* TEXT SEGMENT:
■ ■ ■
# Does new Tamron 70-200 2.8 look sharper than Canon's on TDP?



## ScottyP (Mar 30, 2017)

Just looked at Bryan's new image quality results. Looks to me like wide open at 70 and 135 Tammy beats the Canon at the edges and beats or ties Canon everywhere else at. Canon seems to pull ahead in the center at 200 but is still softer in the edges. 

Is it just me?


----------



## ScottyP (Mar 30, 2017)

Link. 

http://www.the-digital-picture.com/News/News-Post.aspx?News=20280&utm_source=dlvr.it&utm_medium=facebook


----------



## [email protected] (Mar 30, 2017)

This is just anecdotal, as Bryan's method uses just a single lens for each, but that said, I think the Tammy beats the Canon noticeably pretty much everywhere but at 200mm. The Tamron falls apart with the teleconverters, but that's not a normal use case for most. Pretty impressive.


----------



## BeenThere (Mar 30, 2017)

Using the TDP charts, to my eye, the Canon is sharper and more contrast in the center from 70 - 200mm, but the Tamron is sharper and more contrast in the corner over the same zoom range; all at f/2.8. It's all qualitative though. Also, this is but one factor to compare.


----------



## nighthawk82 (Mar 30, 2017)

Honestly, while the Tamron DOES look a tiny bit sharper, the price is right up there with a Canon, and we still don't have detailed reviews of AF performance etc. For such a similar price I'd rather get the Canon, tried and tested and almost legendary in status. The first version of the Tamron was slightly inferior to the Canon, but cost significantly less. That IMO is a much better deal if you don't afford the Canon price.

If the G2 was $200-$300 cheaper than it is, then it would sell like crazy.


----------



## IglooEater (Mar 30, 2017)

That's incredible. While the Canon holds the edge in the center, the Tamron looks better around the edges at almost all focal lengths. I say almost all because of this: http://www.the-digital-picture.com/Reviews/ISO-12233-Sample-Crops.aspx?Lens=1116&Camera=979&Sample=0&FLI=5&API=2&LensComp=687&CameraComp=979&SampleComp=0&FLIComp=5&APIComp=2 Without a longer lense, I use my 70-200 this way quite a bit.


----------



## Maximilian (Mar 30, 2017)

[email protected] said:


> This is just anecdotal, as Bryan's method uses just a single lens for each, but that said, I think the Tammy beats the Canon noticeably pretty much everywhere but at 200mm. The Tamron falls apart with the teleconverters, but that's not a normal use case for most. Pretty impressive.
■ ■ ■
* GIVEN INFORMATION:
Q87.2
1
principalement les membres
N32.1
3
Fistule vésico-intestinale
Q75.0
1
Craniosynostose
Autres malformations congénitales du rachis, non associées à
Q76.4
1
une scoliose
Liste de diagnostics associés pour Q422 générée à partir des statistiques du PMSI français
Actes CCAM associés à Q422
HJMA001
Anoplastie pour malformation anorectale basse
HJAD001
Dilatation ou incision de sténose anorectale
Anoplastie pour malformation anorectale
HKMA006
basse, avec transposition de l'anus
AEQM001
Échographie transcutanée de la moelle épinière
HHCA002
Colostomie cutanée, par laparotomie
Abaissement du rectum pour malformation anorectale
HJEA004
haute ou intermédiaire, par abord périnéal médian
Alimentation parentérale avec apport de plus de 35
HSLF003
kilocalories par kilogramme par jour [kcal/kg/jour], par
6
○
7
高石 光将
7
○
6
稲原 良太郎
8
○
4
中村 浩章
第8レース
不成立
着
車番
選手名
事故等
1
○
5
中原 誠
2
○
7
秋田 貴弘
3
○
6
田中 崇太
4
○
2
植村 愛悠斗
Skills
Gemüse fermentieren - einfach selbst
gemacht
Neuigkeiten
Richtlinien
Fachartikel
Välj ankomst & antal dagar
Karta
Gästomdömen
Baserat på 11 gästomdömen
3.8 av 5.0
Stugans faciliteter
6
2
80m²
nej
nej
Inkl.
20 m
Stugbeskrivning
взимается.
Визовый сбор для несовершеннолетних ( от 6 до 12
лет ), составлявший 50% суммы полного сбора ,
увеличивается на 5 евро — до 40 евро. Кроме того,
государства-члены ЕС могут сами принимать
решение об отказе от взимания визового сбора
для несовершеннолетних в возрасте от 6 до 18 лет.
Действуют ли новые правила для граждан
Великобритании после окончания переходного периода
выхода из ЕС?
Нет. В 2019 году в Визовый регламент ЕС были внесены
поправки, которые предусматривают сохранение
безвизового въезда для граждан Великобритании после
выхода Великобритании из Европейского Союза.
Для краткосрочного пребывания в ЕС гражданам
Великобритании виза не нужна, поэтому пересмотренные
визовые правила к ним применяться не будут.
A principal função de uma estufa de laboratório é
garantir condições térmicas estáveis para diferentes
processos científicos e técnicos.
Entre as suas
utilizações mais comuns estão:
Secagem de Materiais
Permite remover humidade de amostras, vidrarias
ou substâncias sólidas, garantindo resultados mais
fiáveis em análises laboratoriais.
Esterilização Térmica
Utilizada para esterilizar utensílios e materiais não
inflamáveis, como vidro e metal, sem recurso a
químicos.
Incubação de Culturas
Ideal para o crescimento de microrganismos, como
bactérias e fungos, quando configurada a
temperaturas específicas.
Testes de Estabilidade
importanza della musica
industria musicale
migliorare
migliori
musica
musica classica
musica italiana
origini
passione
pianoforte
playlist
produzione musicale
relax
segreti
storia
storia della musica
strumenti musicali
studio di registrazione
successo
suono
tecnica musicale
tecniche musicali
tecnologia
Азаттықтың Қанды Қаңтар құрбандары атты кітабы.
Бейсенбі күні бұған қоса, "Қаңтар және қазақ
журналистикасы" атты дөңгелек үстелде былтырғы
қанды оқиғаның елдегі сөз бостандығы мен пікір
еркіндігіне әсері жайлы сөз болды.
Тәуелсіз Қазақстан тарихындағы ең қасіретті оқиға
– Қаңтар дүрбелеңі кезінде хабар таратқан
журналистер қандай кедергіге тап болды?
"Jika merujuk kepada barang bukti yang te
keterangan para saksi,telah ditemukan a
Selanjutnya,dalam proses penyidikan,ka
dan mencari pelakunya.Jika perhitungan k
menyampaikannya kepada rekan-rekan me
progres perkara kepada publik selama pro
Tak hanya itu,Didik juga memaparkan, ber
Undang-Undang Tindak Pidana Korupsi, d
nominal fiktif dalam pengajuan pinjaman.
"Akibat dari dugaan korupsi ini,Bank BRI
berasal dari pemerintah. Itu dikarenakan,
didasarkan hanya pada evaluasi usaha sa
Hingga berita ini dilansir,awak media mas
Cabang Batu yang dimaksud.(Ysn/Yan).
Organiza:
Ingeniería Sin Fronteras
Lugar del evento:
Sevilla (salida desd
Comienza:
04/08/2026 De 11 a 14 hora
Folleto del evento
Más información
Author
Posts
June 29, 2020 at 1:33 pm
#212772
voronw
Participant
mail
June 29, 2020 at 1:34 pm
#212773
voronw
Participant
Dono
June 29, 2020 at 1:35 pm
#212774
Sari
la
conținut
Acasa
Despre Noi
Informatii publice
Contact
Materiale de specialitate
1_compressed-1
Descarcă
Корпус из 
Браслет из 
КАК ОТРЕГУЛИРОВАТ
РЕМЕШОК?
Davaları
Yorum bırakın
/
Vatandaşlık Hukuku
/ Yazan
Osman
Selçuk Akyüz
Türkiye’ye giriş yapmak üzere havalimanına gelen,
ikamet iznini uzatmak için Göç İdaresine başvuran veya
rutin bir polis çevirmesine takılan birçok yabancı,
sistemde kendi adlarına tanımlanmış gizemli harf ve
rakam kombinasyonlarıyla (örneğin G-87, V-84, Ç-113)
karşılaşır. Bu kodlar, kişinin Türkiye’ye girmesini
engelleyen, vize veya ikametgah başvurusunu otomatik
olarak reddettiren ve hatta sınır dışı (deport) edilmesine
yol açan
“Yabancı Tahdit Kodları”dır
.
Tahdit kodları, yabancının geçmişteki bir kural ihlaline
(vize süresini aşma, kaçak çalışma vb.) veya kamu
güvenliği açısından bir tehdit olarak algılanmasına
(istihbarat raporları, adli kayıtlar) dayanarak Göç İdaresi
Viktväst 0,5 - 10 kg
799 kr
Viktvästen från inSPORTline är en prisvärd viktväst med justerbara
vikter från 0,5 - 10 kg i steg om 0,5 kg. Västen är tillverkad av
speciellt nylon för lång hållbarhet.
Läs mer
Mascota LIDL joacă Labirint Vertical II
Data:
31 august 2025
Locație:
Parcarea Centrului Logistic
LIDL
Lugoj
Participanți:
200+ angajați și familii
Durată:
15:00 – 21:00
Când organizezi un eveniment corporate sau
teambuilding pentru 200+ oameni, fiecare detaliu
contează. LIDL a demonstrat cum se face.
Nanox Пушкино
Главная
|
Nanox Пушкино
■ ■ ■
* REQUIRED TASKS:
**1)** In the forum thread comparing the Tamron and Canon 70-200 f/2.8 lenses, how much cheaper does nighthawk82 say the G2 would need to be to sell like crazy?
**2)** Write the next part of the forum thread comparing the Tamron and Canon 70-200 f/2.8 lenses, picking up after its final line.

* TASK RESPONSES:
**1)** $200-$300 cheaper than it is.

**2)**
Similar experience was posted here by Dustin Abbott here in one of the the threads about the Tamron 70-200G2. 
Tamy better on the short end Canon better on the long.

And that seems to be the reason why Canon is already thinking about a 70-200III and why we had some replacement threads here. 

I think it is fascinating to see how development can really improve things that were stated to be the best ever and hard to improve for years. Competition is good. The "old" 70-200II is still good. And it is good to know that even this one can be made better. 
For me the longer end (135 to 200mm) is more important, so personally I don't care


----------



## Steve Dmark2 (Mar 30, 2017)

Yes it is true. Dustin Abott Reporter the Same in his Channel.


----------



## TommyLee (Mar 30, 2017)

I remember my 70-200 II did well on TCs, especially the 2x mk III (400mm)
notice the sigma falls behind the Canon here...

I got rid of 70-200 III because of weight... but it was a great lens...still is.

And the other mfgrs chasing Canon...help us ALL get better lenses.
....AND better Canon lenses....
the Canon 35 f1.4L mkI, Sigma 35 f1.4 Art and then 35f1.4L II - a good example
(I had all three as they kept leapfrogging improvement)

now it is time for Canon's stunning new 85 f1.4 I.S. AND 135 f2 I.S.


----------



## [email protected] (Mar 30, 2017)

In response to a few posts:

- Tamron is listed at $550 cheaper than the Canon. I think an earlier poster mistakenly thought that they were closer in price. 

- I agree that the contrast is better on the Canon.

- Weight is identical, but the Tamron is a little smaller (negligibly).

- I'll keep my Canon primarily because of its performance on the teleconverters, which I do use sometimes. I wonder if TDP did its tests with Tamron or Canon teleconverters. I'd love to see a comparison of the Tammy on both sets to see which work better, and if using its own, native teleconverter might even up the performance. If, however, I were buying new, I think the price would push me to Tamron.


----------



## nighthawk82 (Mar 30, 2017)

I shall elaborate... the Tamron is the same price as a used (MINT CONDITION) Canon 70-200
And only around $100 cheaper than a brand new Canon on ebay.

I understand that list price on the high street is probably a different story, but all my lens shopping is done on ebay to avoid the extortionate list price.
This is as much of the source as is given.